'This has been a long war and it is not yet over': Why Islamic State's territorial defeat not fatal for terror group
You hear a familiar form of anger in some of the interviews with people leaving the so-called Islamic State.
There's regret about the bloody impact of the final bombardment - the way the caliphate ended - but what’s often absent is any rejection of the ideals upon which Isis was built.
"The people don’t have food… They’re tired, morale is low I suppose", one woman who claimed to be British told ITV News as she left the final patch of Isis territory earlier this month.
But when asked whether the end of the caliphate amounted to the end of the terror group itself, she sanguinely responded: "Not over. Not over yet".
She was correct - territorial defeat would have been fatal for a territorial organisation, but Isis is much more than that.
Perhaps we shouldn’t be surprised former fighters and families are not immediately and publicly repentant.
But clearly, Isis has not been defeated given the enduring appeal of its ideology.
Claims of "mission accomplished" are exposed as premature by the continuing and widespread support for the group’s core principles, even by many of those who have rejected aspects of its reality.
Isis is already evolving, consolidating and regrouping.
It has a following and a future.
IS threat will grow after the caliphate falls, Interpol chief warns
Islamic State territory in Syria is 'obliterated', says White House
Isis 2.0 might not include a central military command, but by shifting to "asymmetric warfare" it would simply be reverting to a more conventional model for terrorist organisations.
The group remains active; it is thought to still have access to revenue through criminal activities, and it continues to attract some foreign fighters to Syria and Iraq.
There are growing numbers of Isis-affiliated militants in Afghanistan, Libya and South-East Asia - creating new opportunities to ignite insurgencies around the world.

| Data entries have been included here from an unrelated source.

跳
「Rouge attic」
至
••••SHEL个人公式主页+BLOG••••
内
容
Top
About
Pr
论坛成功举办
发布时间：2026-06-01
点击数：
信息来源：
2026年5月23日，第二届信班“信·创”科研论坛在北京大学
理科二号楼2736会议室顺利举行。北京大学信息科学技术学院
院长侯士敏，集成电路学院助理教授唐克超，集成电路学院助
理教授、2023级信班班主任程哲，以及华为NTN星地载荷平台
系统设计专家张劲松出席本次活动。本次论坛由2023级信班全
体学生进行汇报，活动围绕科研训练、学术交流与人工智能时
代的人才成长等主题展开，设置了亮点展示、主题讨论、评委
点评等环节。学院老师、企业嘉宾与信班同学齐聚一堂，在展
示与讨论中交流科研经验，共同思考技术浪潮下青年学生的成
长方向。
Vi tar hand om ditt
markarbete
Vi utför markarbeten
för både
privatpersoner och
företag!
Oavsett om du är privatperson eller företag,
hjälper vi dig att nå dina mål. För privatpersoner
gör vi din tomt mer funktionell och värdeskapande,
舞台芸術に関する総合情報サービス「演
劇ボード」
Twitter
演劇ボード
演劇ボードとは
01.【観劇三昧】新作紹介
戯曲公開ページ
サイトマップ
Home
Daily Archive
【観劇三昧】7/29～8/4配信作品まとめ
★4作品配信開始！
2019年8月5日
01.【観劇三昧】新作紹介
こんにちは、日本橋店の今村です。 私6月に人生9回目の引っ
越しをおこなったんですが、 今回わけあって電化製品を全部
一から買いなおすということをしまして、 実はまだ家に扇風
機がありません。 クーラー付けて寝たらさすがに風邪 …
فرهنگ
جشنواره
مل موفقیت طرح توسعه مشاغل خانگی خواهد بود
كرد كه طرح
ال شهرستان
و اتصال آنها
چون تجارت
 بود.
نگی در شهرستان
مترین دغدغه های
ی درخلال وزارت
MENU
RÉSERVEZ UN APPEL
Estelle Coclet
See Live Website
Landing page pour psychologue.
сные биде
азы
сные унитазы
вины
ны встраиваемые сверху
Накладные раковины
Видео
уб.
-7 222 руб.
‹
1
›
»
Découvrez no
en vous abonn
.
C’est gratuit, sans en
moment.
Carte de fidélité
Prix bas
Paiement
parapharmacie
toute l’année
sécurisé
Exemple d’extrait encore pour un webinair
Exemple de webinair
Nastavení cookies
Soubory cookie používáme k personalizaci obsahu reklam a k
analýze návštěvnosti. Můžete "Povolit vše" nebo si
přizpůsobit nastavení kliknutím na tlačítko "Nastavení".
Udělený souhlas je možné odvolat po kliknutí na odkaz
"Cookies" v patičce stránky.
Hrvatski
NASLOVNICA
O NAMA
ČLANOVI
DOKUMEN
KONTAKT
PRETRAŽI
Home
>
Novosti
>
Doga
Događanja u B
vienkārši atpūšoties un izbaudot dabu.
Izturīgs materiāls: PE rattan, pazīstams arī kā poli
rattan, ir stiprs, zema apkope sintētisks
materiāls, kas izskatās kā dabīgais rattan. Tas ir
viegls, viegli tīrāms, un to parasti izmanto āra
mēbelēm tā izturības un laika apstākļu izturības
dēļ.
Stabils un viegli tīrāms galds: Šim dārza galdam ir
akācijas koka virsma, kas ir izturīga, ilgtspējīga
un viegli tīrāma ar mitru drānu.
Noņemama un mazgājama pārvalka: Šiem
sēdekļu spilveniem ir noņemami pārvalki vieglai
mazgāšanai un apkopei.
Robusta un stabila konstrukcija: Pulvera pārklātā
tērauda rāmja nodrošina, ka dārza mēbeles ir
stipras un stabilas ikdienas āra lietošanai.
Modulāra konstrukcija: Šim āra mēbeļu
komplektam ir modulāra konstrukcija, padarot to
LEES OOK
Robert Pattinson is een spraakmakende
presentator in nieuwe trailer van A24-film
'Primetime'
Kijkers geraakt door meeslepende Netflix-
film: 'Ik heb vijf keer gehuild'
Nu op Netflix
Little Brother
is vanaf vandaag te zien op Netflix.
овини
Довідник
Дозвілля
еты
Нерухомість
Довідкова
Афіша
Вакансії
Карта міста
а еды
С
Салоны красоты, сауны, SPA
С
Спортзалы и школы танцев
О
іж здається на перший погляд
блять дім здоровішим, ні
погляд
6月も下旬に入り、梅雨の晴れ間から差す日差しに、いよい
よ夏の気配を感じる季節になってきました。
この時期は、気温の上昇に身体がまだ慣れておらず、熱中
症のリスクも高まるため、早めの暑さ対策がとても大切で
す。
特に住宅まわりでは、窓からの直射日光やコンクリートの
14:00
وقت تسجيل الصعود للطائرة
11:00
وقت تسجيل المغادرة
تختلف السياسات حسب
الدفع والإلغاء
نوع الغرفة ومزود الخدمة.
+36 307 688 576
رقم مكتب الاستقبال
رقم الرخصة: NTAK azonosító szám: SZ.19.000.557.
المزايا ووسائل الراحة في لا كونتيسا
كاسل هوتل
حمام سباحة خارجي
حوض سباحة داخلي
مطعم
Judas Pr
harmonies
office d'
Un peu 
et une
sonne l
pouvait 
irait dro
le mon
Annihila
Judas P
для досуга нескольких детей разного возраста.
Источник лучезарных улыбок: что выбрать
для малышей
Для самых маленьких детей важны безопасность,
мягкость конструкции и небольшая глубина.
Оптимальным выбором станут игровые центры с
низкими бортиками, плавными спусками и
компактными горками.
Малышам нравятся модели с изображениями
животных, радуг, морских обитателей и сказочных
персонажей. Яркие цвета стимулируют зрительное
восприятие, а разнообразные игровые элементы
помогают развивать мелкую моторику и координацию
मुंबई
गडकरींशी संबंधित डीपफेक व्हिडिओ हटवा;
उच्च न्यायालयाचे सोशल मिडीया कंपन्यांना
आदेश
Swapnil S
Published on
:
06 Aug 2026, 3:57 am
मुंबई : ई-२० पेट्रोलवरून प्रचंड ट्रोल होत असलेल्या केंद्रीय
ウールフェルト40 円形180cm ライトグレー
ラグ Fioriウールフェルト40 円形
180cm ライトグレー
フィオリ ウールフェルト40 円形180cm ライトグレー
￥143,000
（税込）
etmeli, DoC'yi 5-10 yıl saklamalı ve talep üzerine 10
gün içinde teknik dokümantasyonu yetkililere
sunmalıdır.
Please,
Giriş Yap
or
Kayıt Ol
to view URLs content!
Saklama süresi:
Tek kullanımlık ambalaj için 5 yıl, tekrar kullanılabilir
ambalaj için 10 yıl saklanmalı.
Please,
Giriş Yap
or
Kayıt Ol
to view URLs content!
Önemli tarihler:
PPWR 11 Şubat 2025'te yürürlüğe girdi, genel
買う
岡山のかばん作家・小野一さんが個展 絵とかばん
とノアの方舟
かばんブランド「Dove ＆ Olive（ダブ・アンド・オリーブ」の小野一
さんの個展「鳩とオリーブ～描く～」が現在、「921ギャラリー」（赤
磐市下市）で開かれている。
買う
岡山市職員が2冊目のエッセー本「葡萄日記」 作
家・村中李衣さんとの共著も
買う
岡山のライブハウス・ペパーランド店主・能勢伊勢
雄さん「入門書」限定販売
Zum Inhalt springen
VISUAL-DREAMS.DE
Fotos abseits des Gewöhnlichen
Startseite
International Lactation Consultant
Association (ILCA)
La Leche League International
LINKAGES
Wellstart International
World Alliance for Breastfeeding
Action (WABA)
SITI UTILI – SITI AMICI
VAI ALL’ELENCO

No other organisation has done what Isis did.
Before it, Al-Qaeda brought down the Twin Towers and changed history, but it never matched the grotesque achievements of the creation of a "caliphate" - a bloody hellscape that stretched across an area the size of Great Britain and from where several hundred terrorist attacks killing several thousand people around the world were inspired or directed.
And yet its greatest success was not the war it fought with AK-47s, but the one waged with propaganda videos and a brutal sectarian narrative.
Its most fertile battlefield was in the minds of young people who were so enticed by its grim utopia that they crossed countries and continents to live and to fight there.
This was an organisation that attracted recruits from almost every major town and city in Britain - despite, and in many cases because of the violence, the enslavement, the subjugation, the kidnappings, the torture, the beheadings, the execution of hostages, the slaughter in public squares and the grooming of children as fighters.
Some set off in search of a macho hierarchy, or were drawn in by the apparent simplicity of a new society.
Some claim to have left their home countries because they felt marginalised within the societies that raised them, others were seeking adventure and many more were simply brutal psychopaths.
Battering the weapons stores and logistics facilities of the Islamic State won’t have been enough to end the complex appeal of a perverse ideology which seemed irresistible to so many, and which continues to be misunderstood by many western governments.
President Donald Trump was wrong to have boasted "we have won against ISIS" in a video posted on his Twitter account in December.
For a less delusional assessment, consider the Pentagon’s analysis released last month, which concluded Isis could re-emerge in Syria within six to 12 months without "continued counterterrorism pressure" and is already "regenerating key functions and capabilities" in Iraq.
That assessment did not persuade the White House to halt the withdrawal of US troops from Syria - a decision which many analysts believe will sew the seeds of future chaos.
The foundation of Isis were laid a decade before the creation of a "caliphate" was declared in 2014.
This has been a long war, and it is not yet over.